Trotz Endometriose schwanger werden

Die Endometriose zählt zu den besonders häufigen Ursachen, die einer gewünschten Schwangerschaft im Wege stehen. Trotz der weiten Verbreitung der chronischen Entzündungen hält sich die Erkenntnis über sie seitens der Gesellschaft noch immer stark in Grenzen. Doch steht die Endometriose dem Kinderwunsch wirklich unvereinbar gegenüber? Wir nehmen in diesem Artikel die wichtigsten Aspekte des Themas unter die Lupe.

Was ist Endometriose überhaupt?


Um die weiteren Fragen beantworten zu können, muss zunächst der Frage nachgegangen werden, was sich hinter der Endometriose verbirgt. Bei den betroffenen Frauen bilden sich Zysten und Entzündungen, die sich etwa an Eierstöcken, Darm oder Bauchfell ansiedeln.

Sie fangen dabei mit dem monatlichen Zyklus an zu bluten und wachsen zur gleichen Zeit wie die Gebärmutterschleimhaut an. Bei besonders schweren Ausprägungen können sich die per se gutartigen Zysten und Entzündungen auch in andere Bereiche des Körpers ausbreiten und dort für gesundheitliche Probleme sorgen.

Obwohl das Thema in der öffentlichen Wahrnehmung eine untergeordnete Rolle spielt, leidet ein großer Anteil von Frauen unter dieser Erkrankung. Meist vergehen jedoch viele Jahre, bis aus den ersten aufgetretenen Symptomen Rückschlüsse auf die wahre Ursache gezogen werden können. Besonders häufig ist starker Menstruationsschmerz ein Anzeichen für die Erkrankung.

Sehr wichtig für einen zielführenden Umgang mit der Erkrankung ist der Überblick über die Symptome und das eigene Verhalten. Eine Therapie der Erkrankung ist in jedem Falle individuell und muss Rücksicht auf die besonderen Voraussetzungen nehmen. Die Endometriose App hilft dabei, den Überblick über alle Faktoren zu behalten. Wie es um den eigenen Einfluss auf den Zusammenhang von Endometriose und Schwangerschaft bestellt ist, wird auf dieser Seite deutlich.

Endometriose und Schwangerschaft


Auch Frauen, die unter Endometriose leiden, können eine Schwangerschaft frei von Komplikationen erleben. Doch durch die besonderen Voraussetzungen besteht ein deutlich höheres Risiko, etwa für Eileiterschwangerschaften. Diese treten bei Frauen mit Endometriose rund drei Mal so häufig auf. Auch das Risiko, eine Fehlgeburt zu erleiden, ist mehr als doppelt so hoch.

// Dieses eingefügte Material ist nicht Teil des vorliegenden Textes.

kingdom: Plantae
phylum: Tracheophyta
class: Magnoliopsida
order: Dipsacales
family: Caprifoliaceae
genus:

Außerdem muss die medizinische Beratung während der Geburt besondere Rücksicht auf die Erkrankung nehmen. Dies liegt vor allem an der geringeren Dehnfähigkeit des Gewebes. Liegen die Herde der Endometriose im Bereich zwischen Gebärmutter und Scheide, so sollte mit Rücksicht auf die besonderen Voraussetzungen ein Kaiserschnitt erwogen werden. Auf diese Weise lässt sich das Risiko weiterer Komplikationen deutlich reduzieren, um dem Kinderwunsch gerecht werden zu können.

Die Operation als Lösung

Auch operative Methoden zur Förderung der Fruchtbarkeit bei Frauen mit Endometriose haben in den letzten Jahren besondere Aufmerksamkeit erfahren. Hierbei handelt es sich um einen Weg, um das veränderte Gewebe stückweise zu entfernen. Da die Verwachsungen jedoch höchst unterschiedlich aufgebaut sein können, gibt es auch im Falle der Operation keine Garantie für den Erfolg der Behandlung.

Grundsätzlich jedoch gilt, dass Frauen trotz Endometriose an ihrem Kinderwunsch festhalten und das Wunder der Geburt erleben können. Sind die gesundheitlichen Probleme bereits bekannt, so ist es jedoch besonders wichtig, Rücksicht auf die veränderte Ausgangslage zu nehmen. Auf diese Art und Weise ist es möglich, gemeinsam mit dem behandelnden Arzt zu einer geeigneten Lösung zu finden.